Rhoda AI Is Vertically Integrated Across AI Model, Hardware, and Sales — A Deliberate Strategic Moat
In a single sentence that received no follow-up discussion, Jagdeep reveals that Rhoda is not building software on top of existing robotics platforms. It is building its own AI model, its own robotic hardware, and selling directly to customers — a full-stack vertical integration strategy that mirrors what made Tesla and Apple defensible, and which would be extraordinarily capital-intensive and difficult to replicate quickly.

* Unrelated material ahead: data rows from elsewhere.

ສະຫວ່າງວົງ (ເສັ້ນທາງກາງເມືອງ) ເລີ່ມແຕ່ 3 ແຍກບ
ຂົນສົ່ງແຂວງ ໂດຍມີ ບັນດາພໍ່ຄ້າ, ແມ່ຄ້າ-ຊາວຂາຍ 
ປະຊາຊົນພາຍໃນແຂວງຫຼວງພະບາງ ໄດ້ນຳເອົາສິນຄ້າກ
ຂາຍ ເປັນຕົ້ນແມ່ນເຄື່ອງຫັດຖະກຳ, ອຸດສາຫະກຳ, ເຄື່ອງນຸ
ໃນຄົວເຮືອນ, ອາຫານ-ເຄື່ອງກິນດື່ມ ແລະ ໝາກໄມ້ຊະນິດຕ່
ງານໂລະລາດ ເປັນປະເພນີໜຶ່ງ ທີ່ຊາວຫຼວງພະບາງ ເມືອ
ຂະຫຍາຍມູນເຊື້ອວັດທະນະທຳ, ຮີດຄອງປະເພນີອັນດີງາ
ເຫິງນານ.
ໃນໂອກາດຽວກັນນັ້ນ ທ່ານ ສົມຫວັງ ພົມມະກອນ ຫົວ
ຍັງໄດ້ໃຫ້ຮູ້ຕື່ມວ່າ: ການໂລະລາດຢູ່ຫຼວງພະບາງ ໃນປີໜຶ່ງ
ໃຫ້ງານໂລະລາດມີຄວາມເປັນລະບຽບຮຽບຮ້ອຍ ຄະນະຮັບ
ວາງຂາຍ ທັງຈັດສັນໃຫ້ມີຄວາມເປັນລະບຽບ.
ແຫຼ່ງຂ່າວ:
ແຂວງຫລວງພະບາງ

"We knew this company was going to require a really solid balance sheet. This is not for the faint of heart. We wanted to do our own AI model. We wanted to do our own AI hardware, robotic hardware, and, you know, sell the customers directly." [00:23:51]
This vertical integration, funded by $450 million at Series A with backers of the caliber of Khosla, Doerr, and Gates, suggests Rhoda is positioning for a winner-take-most outcome rather than a niche application play — and the Series A size makes far more sense when viewed through this lens.